Referring to the December 4 agreement to resume talks, Cassoulides said Denktash was either being sincere about negotiating or was making a tactical move.
“If he is sincere, of course, he will find President Clerides equally sincere and prepared and ready for a compromise within the spirit of give- and-take,” he said. And he added that, if Denktash had made a tactical move, it was to avoid external and internal pressure and to drag out negotiations in order to find an excuse to stop Cyprus’ EU accession or to lead the talks to failure, with both sides sharing the blame.
“The Turks now want EU screening; they most probably won’t get it but they want to cash in somehow. They want money, I am sure they will get something, ” Cassoulides said. “We don’t care about this but we do care to get a settlement in Cyprus.”
UN Secretary-general Kofi Annan regards the start of direct talks as a “positive development” and hopes negotiations will take place in good faith and lead to a comprehensive settlement.

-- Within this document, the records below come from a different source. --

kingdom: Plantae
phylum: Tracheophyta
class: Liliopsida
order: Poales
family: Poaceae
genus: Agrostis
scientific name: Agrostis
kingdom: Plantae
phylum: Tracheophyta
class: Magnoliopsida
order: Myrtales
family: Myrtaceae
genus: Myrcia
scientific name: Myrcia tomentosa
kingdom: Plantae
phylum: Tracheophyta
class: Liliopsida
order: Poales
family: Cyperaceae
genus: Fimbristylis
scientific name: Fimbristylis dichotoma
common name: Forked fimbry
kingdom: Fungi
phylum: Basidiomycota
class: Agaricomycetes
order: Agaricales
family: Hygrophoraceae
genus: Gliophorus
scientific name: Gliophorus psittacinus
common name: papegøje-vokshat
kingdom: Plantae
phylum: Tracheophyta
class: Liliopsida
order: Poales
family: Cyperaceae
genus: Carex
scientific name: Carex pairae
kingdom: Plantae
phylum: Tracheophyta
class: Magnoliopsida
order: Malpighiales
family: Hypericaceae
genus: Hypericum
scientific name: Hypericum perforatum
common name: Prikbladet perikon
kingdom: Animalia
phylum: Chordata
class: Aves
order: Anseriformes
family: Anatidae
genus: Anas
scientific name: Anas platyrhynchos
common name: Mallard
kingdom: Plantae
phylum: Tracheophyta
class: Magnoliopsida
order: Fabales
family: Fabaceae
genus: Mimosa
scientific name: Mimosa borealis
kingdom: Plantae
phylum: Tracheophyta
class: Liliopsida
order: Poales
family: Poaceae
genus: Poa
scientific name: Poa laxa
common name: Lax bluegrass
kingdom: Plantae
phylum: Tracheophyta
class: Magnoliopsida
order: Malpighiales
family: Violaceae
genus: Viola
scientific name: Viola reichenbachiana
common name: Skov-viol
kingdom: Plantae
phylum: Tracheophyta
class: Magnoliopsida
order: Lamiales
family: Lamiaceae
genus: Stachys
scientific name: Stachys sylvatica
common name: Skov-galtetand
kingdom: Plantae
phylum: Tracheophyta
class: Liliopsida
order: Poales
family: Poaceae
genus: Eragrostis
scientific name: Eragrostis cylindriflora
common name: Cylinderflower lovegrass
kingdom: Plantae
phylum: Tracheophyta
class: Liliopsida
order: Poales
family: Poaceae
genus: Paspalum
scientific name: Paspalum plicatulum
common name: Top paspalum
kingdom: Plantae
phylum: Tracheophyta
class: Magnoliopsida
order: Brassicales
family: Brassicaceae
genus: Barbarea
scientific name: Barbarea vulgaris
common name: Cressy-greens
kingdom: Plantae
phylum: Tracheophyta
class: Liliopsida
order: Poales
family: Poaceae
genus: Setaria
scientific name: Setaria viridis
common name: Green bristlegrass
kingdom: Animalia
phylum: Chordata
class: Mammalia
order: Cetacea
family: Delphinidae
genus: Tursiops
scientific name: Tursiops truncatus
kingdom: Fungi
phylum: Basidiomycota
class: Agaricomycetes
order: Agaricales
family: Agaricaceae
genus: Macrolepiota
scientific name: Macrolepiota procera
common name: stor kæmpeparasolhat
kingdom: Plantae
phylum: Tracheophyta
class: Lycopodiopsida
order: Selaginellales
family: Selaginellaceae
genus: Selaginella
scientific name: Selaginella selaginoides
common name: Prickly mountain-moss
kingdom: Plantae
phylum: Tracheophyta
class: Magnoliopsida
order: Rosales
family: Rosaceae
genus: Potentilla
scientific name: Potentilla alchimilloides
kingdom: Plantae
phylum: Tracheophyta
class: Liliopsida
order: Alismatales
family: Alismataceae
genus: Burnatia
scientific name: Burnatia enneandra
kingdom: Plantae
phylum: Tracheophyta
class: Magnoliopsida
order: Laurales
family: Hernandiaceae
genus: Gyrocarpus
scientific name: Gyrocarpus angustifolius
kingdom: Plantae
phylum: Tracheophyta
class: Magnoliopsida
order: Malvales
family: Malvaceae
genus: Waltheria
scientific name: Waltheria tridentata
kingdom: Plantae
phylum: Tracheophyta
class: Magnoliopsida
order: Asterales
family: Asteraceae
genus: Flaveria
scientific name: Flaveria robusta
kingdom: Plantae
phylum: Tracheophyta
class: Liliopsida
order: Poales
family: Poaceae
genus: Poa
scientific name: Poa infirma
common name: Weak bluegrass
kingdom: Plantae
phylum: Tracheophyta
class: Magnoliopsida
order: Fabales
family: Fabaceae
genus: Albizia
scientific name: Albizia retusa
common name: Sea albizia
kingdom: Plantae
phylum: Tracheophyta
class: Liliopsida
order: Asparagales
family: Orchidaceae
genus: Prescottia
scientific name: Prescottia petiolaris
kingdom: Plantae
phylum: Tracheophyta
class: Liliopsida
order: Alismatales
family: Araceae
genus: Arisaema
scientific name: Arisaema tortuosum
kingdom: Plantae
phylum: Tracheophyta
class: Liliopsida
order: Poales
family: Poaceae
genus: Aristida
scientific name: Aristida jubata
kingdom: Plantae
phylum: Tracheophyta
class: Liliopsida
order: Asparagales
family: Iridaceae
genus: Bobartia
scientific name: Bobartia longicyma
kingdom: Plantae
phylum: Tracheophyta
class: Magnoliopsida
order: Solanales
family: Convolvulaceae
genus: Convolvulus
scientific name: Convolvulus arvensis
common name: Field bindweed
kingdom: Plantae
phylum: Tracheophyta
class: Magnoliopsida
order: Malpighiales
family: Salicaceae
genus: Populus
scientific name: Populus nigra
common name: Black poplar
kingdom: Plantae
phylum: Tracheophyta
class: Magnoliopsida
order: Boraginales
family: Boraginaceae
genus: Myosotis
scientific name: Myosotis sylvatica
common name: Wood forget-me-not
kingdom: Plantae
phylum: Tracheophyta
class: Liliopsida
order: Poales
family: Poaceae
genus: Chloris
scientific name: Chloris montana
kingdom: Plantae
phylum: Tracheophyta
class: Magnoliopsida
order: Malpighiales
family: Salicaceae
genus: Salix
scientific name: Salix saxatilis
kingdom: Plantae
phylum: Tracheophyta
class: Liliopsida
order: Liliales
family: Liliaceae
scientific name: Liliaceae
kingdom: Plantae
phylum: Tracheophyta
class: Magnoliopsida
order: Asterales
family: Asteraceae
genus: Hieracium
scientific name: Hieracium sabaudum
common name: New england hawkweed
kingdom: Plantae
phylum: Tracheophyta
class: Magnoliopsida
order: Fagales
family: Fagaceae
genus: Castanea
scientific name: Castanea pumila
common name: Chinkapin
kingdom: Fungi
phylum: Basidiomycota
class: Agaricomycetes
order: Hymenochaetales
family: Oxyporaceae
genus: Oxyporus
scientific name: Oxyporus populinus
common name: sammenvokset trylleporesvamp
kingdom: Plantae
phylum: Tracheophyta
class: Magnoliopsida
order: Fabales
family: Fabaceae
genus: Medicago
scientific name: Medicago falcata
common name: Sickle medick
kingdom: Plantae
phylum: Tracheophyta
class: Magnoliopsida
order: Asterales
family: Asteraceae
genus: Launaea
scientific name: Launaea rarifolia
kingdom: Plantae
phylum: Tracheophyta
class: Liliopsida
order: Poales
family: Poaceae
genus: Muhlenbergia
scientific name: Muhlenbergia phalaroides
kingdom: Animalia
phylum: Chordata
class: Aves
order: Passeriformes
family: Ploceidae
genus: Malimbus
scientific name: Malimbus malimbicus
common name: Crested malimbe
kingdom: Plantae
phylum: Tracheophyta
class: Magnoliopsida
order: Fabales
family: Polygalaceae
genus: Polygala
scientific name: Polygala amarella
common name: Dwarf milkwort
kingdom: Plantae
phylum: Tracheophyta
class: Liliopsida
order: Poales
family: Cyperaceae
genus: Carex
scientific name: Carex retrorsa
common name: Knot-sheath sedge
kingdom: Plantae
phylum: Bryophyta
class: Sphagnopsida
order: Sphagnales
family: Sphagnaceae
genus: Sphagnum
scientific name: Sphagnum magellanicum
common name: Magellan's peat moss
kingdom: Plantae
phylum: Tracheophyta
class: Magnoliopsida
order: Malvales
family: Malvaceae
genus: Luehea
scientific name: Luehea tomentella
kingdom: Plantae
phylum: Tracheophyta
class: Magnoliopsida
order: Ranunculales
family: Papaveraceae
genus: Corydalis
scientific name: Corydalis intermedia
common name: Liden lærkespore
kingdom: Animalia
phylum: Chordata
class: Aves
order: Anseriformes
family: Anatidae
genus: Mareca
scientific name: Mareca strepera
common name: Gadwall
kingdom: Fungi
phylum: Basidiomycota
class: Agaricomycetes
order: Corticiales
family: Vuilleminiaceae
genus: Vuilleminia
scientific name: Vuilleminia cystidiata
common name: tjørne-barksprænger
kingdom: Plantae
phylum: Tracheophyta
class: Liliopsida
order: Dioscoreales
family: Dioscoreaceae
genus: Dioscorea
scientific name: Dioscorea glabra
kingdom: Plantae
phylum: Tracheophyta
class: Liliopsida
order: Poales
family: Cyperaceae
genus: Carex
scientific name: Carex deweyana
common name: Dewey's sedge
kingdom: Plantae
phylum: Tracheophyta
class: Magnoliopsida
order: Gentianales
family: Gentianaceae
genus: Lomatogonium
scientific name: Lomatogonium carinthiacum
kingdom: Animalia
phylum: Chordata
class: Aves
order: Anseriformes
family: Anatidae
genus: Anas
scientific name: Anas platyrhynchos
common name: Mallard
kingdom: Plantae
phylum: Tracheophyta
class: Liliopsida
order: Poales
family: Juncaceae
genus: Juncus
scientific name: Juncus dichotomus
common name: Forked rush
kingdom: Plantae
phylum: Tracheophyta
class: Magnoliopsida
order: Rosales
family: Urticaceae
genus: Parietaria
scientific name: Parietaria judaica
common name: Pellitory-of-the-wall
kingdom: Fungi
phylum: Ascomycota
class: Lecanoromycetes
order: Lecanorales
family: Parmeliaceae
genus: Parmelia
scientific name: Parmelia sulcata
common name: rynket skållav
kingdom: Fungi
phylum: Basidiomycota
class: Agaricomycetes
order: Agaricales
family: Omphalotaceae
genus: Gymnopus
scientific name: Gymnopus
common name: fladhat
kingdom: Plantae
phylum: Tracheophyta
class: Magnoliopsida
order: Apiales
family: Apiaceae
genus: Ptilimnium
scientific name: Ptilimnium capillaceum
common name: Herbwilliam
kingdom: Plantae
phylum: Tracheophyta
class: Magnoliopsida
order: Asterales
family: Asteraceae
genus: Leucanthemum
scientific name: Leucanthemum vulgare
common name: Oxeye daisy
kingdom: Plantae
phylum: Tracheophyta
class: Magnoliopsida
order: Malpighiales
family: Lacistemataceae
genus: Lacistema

In a letter to the President of the Security Council, Annan informed members that talks would start on January 16, 2002 at his invitation in the exercise of his mission of good offices.
“This agreement is a positive development and I would like to hope that, as they have agreed, they will negotiate in good faith until they achieve a comprehensive settlement,” he said in his letter dated December 10, which circulated Wednesday as an official UN document.